The Court therefore held that the damage to the Appellant’s interest in “affinity” was a cognisable injury that should sound in damages.
As for quantum, the Court decided to benchmark the eventual award as a percentage of the financial costs of raising Baby P. Although they had determined that this is not an appropriate case in which to award upkeep costs as such to the Appellant, the financial costs of raising Baby P were not wholly irrelevant as, absent such costs, there would be no other criterion or standard by which to assess the quantum of damages that ought to be awarded. It had the practical advantage of preventing the court from “having to pluck a figure out of thin air, so to speak.”
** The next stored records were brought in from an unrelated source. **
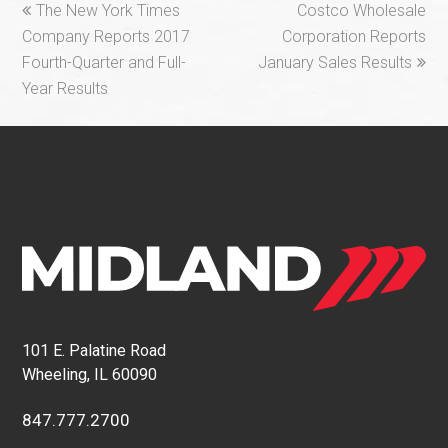
previous
next
The New York Times
Costco Wholesale
post:
post:
Company Reports 2017
Corporation Reports
Fourth-Quarter and Full-
January Sales Results
Year Results
101 E. Palatine Road
Wheeling, IL 60090
847.777.2700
In our judgment, it is clear that substantial damages ought to be awarded to the Appellant. Whilst (as we have already noted), the Appellant and her Husband have accepted Baby P as their own, the reality of the situation cannot be denied (see, especially, the anguish, stigma, disconcertment, and embarrassment suffered by the Appellant and her family as expressed in the Appellant’s affidavit.
In the circumstances, the Court was of the view that the Appellant ought to be awarded 30% of the financial costs of raising Baby P as compensation, which was an amount that, we consider, properly reflects sufficiently the seriousness of the Appellant’s loss .
This was not considered to be a case in which punitive damages would be appropriate.